Jeremy Schwartz (Austin American-Statesman) reports on Brandon Lara who was killed while serving in Iraq on his second tour. His stepmother, Gloria Lara, states, "Ever since I can remember, he knew exactly what he wanted to do. He's always wanted to be military. Since he was little, he was into guns and swords and knives." Yesterday morning, I typed, "That was one of two deaths, from the same region, the other wasn't noted by the US military and it was of an Afghanistan War veteran. Sig Christenson (San Antonio Express-News) reports on the two deaths, noting that both were from New Braunfels: [. . .]" That was incorrect. Trejo Rivas was an Afghanistan War veteran but he was also an Iraq War veteran and it was in Iraq that he was injured. My mistake, my apologies. Christenson reports today his injury was from "a mortar blast in Iraq" and "Rivas had trouble with speech, balance and memory after a mortar exploded about 25 feet from him on Oct. 12, 2006. The injury was a profound blow to an engineer and veteran soldier who had served in Bosnia, Kosovo, Africa and Afghanistan, as well as Iraq. It forced his retirement." Rivas held multiple degrees (bachelor's and master's) and his survivors include his wife Colleen.

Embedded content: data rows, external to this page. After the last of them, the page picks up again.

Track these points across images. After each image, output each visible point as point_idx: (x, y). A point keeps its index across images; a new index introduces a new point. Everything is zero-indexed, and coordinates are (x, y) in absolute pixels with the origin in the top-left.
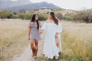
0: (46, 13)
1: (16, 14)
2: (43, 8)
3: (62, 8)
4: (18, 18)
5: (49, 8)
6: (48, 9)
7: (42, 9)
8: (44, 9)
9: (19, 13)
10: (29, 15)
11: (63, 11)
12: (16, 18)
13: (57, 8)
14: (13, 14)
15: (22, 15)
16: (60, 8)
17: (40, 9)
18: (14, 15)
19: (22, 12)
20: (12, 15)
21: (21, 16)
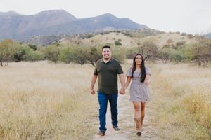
0: (113, 42)
1: (35, 49)
2: (105, 30)
3: (153, 30)
4: (41, 60)
5: (119, 30)
6: (119, 32)
7: (102, 34)
8: (107, 33)
9: (44, 46)
10: (70, 51)
11: (157, 36)
12: (37, 59)
13: (142, 29)
14: (29, 50)
15: (51, 51)
16: (149, 30)
17: (97, 34)
18: (32, 52)
19: (50, 44)
20: (27, 52)
21: (50, 54)
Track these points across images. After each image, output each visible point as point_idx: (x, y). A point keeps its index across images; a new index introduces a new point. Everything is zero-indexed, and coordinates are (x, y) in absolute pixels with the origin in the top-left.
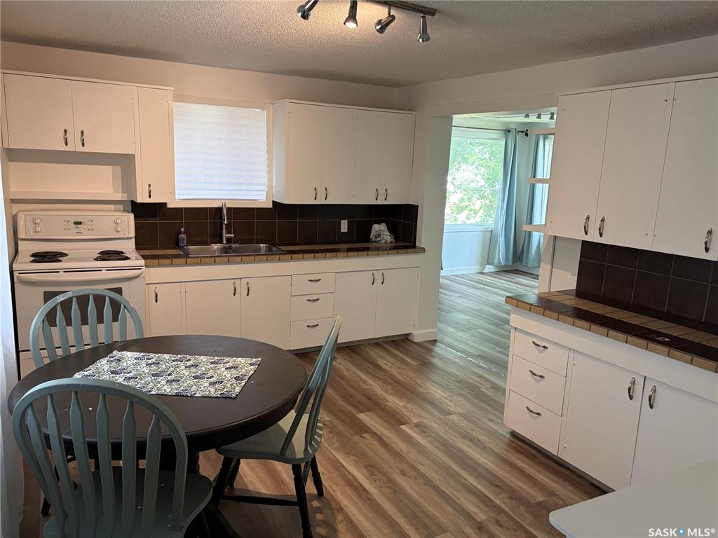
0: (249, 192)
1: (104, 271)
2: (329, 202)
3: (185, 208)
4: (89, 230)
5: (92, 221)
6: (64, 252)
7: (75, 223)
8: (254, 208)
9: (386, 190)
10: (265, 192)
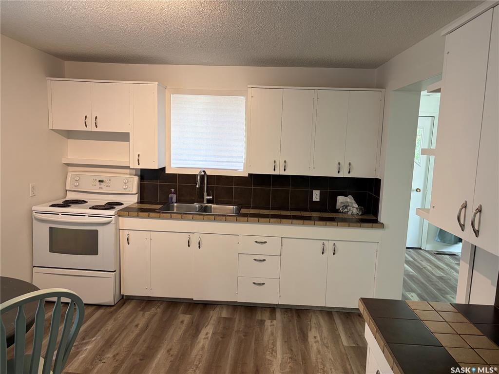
0: (230, 163)
1: (87, 217)
2: (288, 173)
3: (179, 174)
4: (107, 186)
5: (110, 180)
6: (85, 200)
7: (99, 181)
8: (233, 177)
9: (350, 164)
10: (243, 164)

Meanwhile Petyon M. Craighill (ABC News) reports on a new ABC News-Washington Post poll in which sixty-one percent of respondents "say the United States is making significant progress restoring civil order in Iraq" -- which is a fault of a media that refuses to report on Iraq (all US broadcast networks pulled out at the start of the year) and also the fault of a lazy minded public because violence has been on the rise for weeks now -- and steadily increasing since February. 'Progress'? In the real world the Chattanooga Times Free Press reports, "The Cleveland, Tenn.-based 252nd Military Police Company of the Tennessee National Guard is scheduled to depart on the first leg of an upcoming Iraq deployment on Wednesday, July 29."

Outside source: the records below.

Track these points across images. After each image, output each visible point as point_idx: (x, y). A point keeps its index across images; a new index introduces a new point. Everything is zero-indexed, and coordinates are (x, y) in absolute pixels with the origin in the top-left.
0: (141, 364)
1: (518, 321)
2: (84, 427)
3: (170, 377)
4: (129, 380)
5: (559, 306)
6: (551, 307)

Nouri al-Maliki is gearing up for an attempt to steal all the limited Iraq media attention away from Saturday's KRG elections. Ross Colvin (Reuters) offers an analysis on What Nouri Wants. Gina Chon (Wall St. Journal) observes of Nouri, "Mostly unknown in Iraq, he returned after the U.S. invasion." Yes, the cowardly exile, part of the group pushing for the US to go to war with Iraq, was installed by the US. He does not represent Iraqis and none of the leaders do. Even the ambassador to Washington is one of those cowardly exiles who wouldn't fight for their own country but were happy to do anything (including lying) to force the Iraq War. Chon notes:

When he returns to Baghdad, Mr. Maliki will face some of the biggest challenges in his premiership. After months of relative calm, Iraq suffered high-profile attacks as U.S. combat troops withdrew from Iraqi cities in June; on Tuesday, attacks in Baghdad and elsewhere killed at least 18 people. Sharply lower oil prices, meanwhile, have imperiled Iraq's ability to fund its security services and rebuilding efforts.
Even some traditional allies are skeptical. Sheik Jalal al-Din al-Sagheer, a senior member of the Shiite alliance that includes Mr. Maliki's party, says the prime minister has improved security but hasn't attracted needed investment.
"There's a man for each era," says Mr. Sagheer. "For the next chapter, the focus needs to be on economic development. And I think we need a different man for this job."

The BBC cites their correspondent Gabriel Gatehouse who "says that, behind the optimistic talk about withdrawal, reduced violence and the increased capabilities of Iraqi security forces, lie two facts - there are still around 130,000 American troops inside Iraq, and fatal attacks remain an everyday occurrence. He says the question is how to get American forces out of Iraq by the end of 2011 without the security situation getting any worse. Our correspondent says Iraqi reconciliation is key."